Comparative prices of water and sewerage, Lodz and Gdansk, February 1998

(Zloty per cubic meter, for households)

 

Lodz

Gdansk

     

Water

0.93

 

Sewerage

0.60

 

Combined

1.53

2.41

Note: construction contract of GdE subsidiary OTV

GdE's interest in the water and sewerage concession in Lodz originated from a construction contract held by the engineering subsidiary of GdE, Omnium de Traitement et Valorisation (OTV), before 1993.

The council had started construction of the first stages of the sewerage plant in Lodz in the 1980s, and then transferred the contract for the work to a joint venture works company, 49% owned by the council, 49% owned by OTV.

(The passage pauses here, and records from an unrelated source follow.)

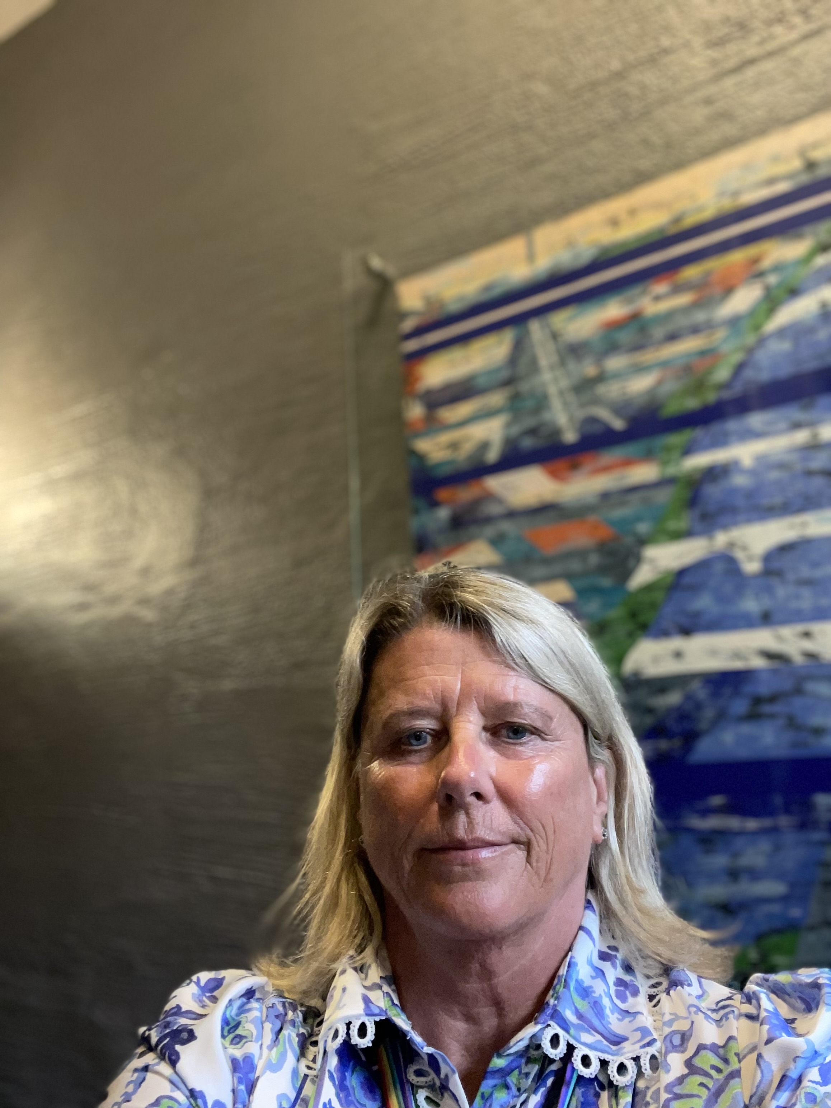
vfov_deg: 60.0
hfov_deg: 46.8
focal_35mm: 30
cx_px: 416
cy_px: 554
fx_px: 960
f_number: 2.2
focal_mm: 2.71
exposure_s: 1/33
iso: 160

There were many problems with the contract. The work was being done late and uneconomically - Lodz council brought constant economic cases against OTV for failures.

When OTV bought equipment, it was always from GdE subsidiaries in France - tenders were apparently held, but French companies always won. The equipment sometimes did not work and was invariably late.

Criticism of this contract became part of the political argument around privatisation in 1994. One employee of OTV who refused to sign documents about fictional tenders was sacked, with I hour to clear his desk.

After the election in 1994, MPs and senators wrote to the public prosecutor, asking for OTV to be investigated and sacked. The report was published in February 1995, and said that the company was in breach of contract because they were not keeping deadlines, construction work was not finished on time, and they were paying themselves for work eg instead of buying Polish equipment were buying French equipment which did not fit.

In March 1995 the council terminated OTV's involvement and bought out their interests in the works company, so that it is now once again 100% owned by the council.